◆ EXERCISE DATA ◆
········
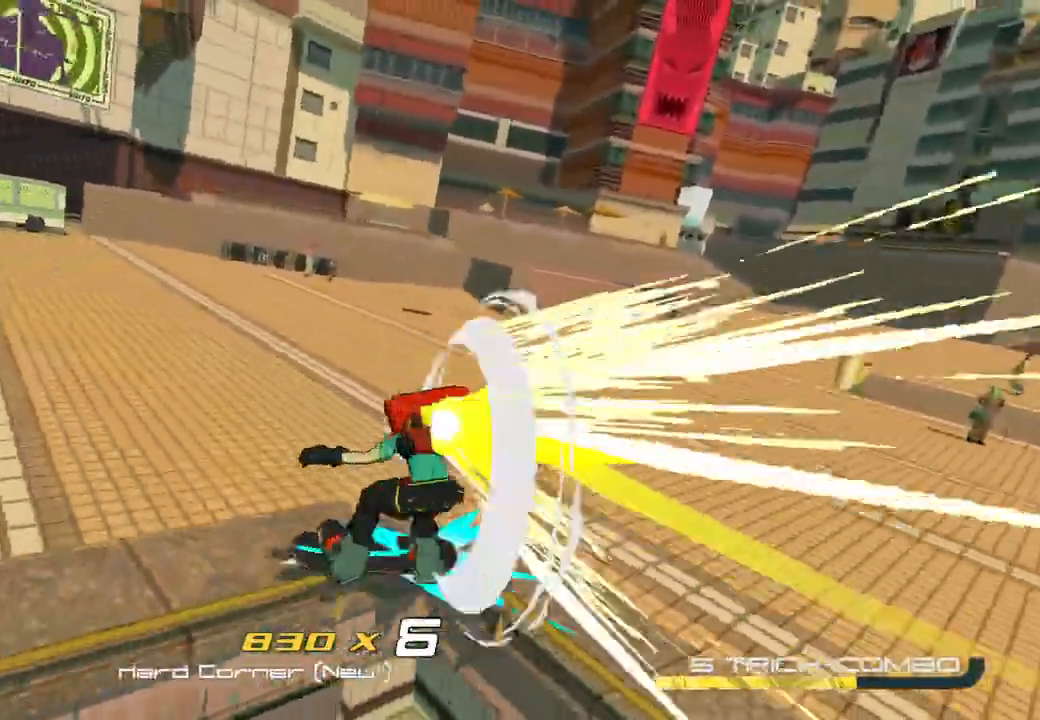
{"buttons": ["L2"], "left_stick": "center", "right_stick": "center", "events": [[100, "L2", "down"], [133, "left_stick", "center"], [183, "L2", "up"], [250, "L2", "down"], [333, "L2", "up"], [383, "L2", "down"], [433, "right_stick", "center"], [467, "L2", "up"], [500, "L2", "down"]]}
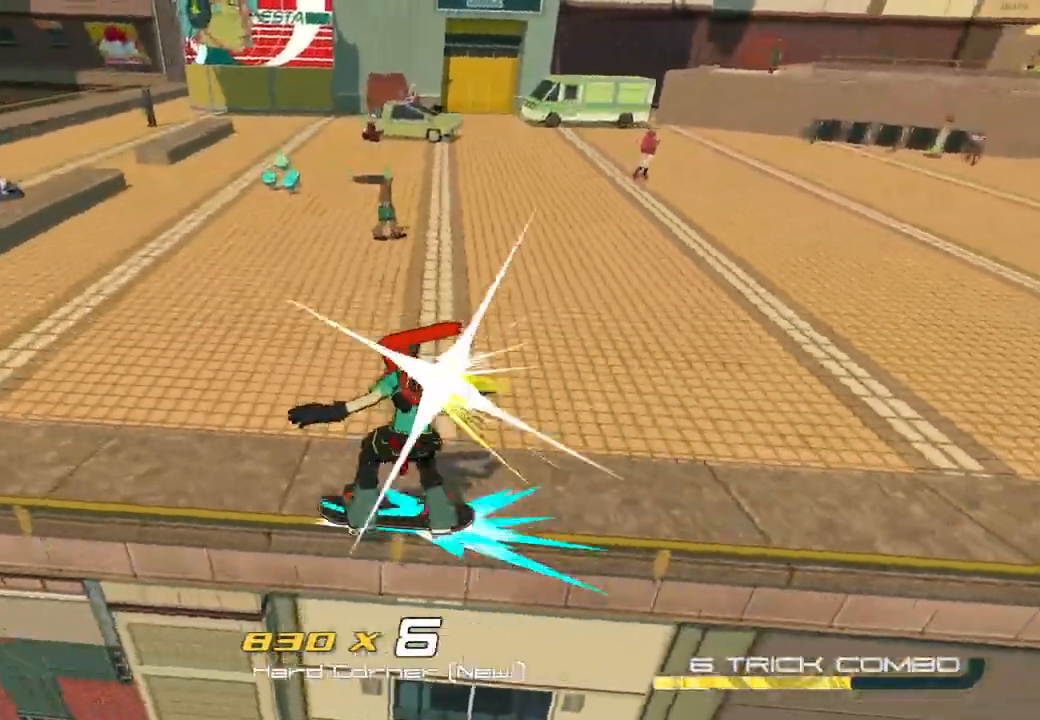
{"buttons": ["L2"], "left_stick": "right", "right_stick": "center", "events": [[67, "L2", "up"], [117, "left_stick", "right"], [467, "L2", "down"]]}
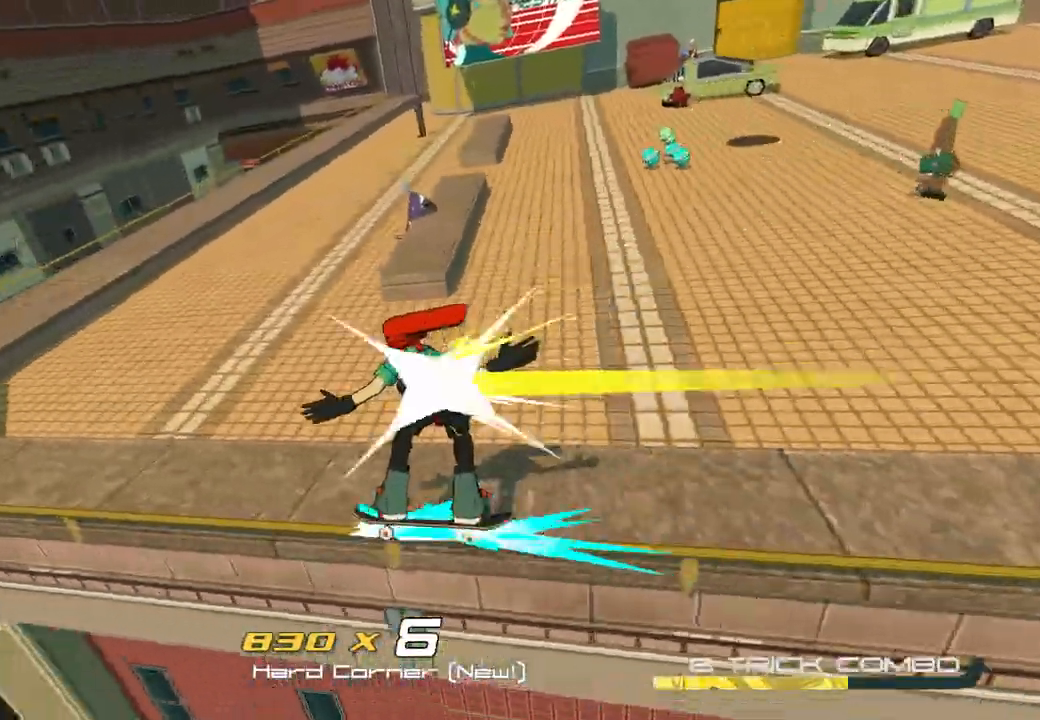
{"buttons": ["L2"], "left_stick": "right", "right_stick": "center", "events": [[67, "L2", "up"], [150, "L2", "down"], [233, "L2", "up"], [317, "L2", "down"], [350, "L2", "up"], [433, "L2", "down"]]}
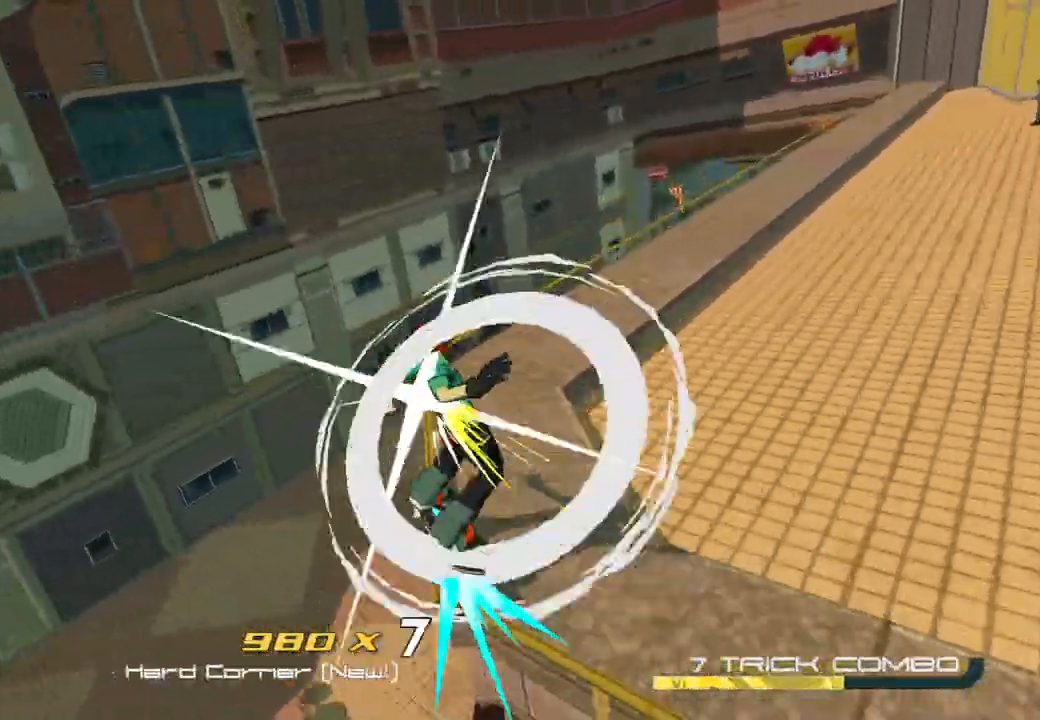
{"buttons": [], "left_stick": "right", "right_stick": "center", "events": [[33, "L2", "up"], [83, "L2", "down"], [150, "L2", "up"], [167, "right_stick", "right"], [200, "L2", "down"], [300, "L2", "up"], [433, "right_stick", "center"]]}
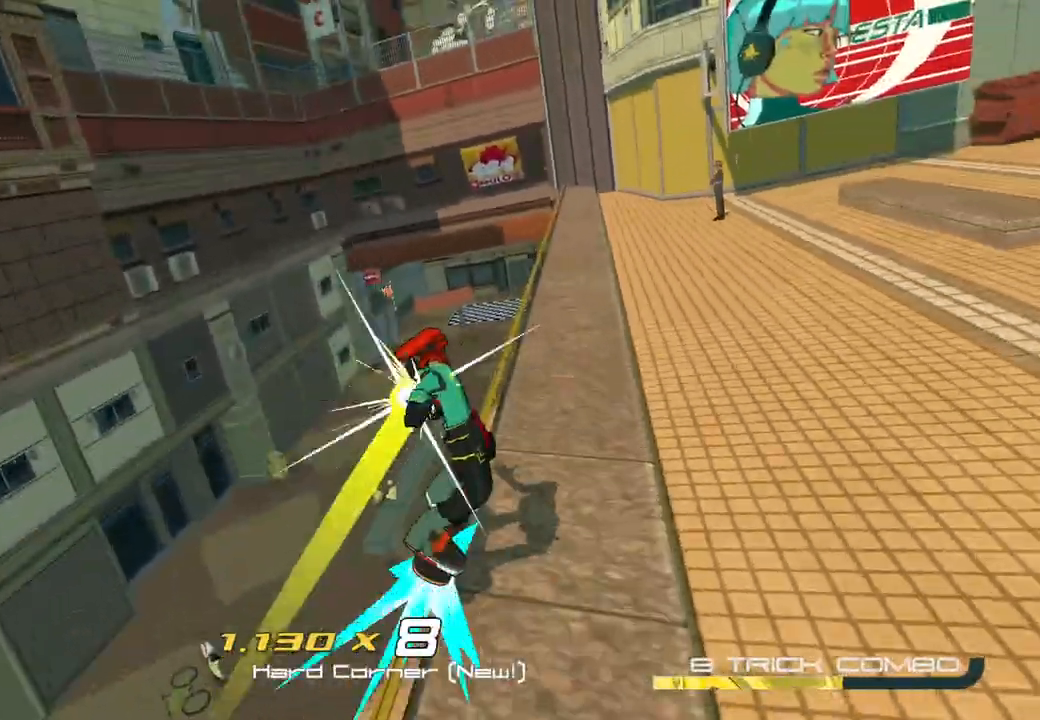
{"buttons": [], "left_stick": "right", "right_stick": "down-right", "events": [[17, "A", "down"], [67, "left_stick", "center"], [117, "A", "up"], [333, "left_stick", "right"], [367, "right_stick", "down-right"]]}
········
◆ EXERCISE ◆
Without copying any images, transcribe the records exactly as they stand.

◆ EXERCISE RESULT ◆
{"buttons": ["L2"], "left_stick": "center", "right_stick": "center", "events": [[100, "L2", "down"], [133, "left_stick", "center"], [183, "L2", "up"], [250, "L2", "down"], [333, "L2", "up"], [383, "L2", "down"], [433, "right_stick", "center"], [467, "L2", "up"], [500, "L2", "down"]]}
{"buttons": ["L2"], "left_stick": "right", "right_stick": "center", "events": [[67, "L2", "up"], [117, "left_stick", "right"], [467, "L2", "down"]]}
{"buttons": ["L2"], "left_stick": "right", "right_stick": "center", "events": [[67, "L2", "up"], [150, "L2", "down"], [233, "L2", "up"], [317, "L2", "down"], [350, "L2", "up"], [433, "L2", "down"]]}
{"buttons": [], "left_stick": "right", "right_stick": "center", "events": [[33, "L2", "up"], [83, "L2", "down"], [150, "L2", "up"], [167, "right_stick", "right"], [200, "L2", "down"], [300, "L2", "up"], [433, "right_stick", "center"]]}
{"buttons": [], "left_stick": "right", "right_stick": "down-right", "events": [[17, "A", "down"], [67, "left_stick", "center"], [117, "A", "up"], [333, "left_stick", "right"], [367, "right_stick", "down-right"]]}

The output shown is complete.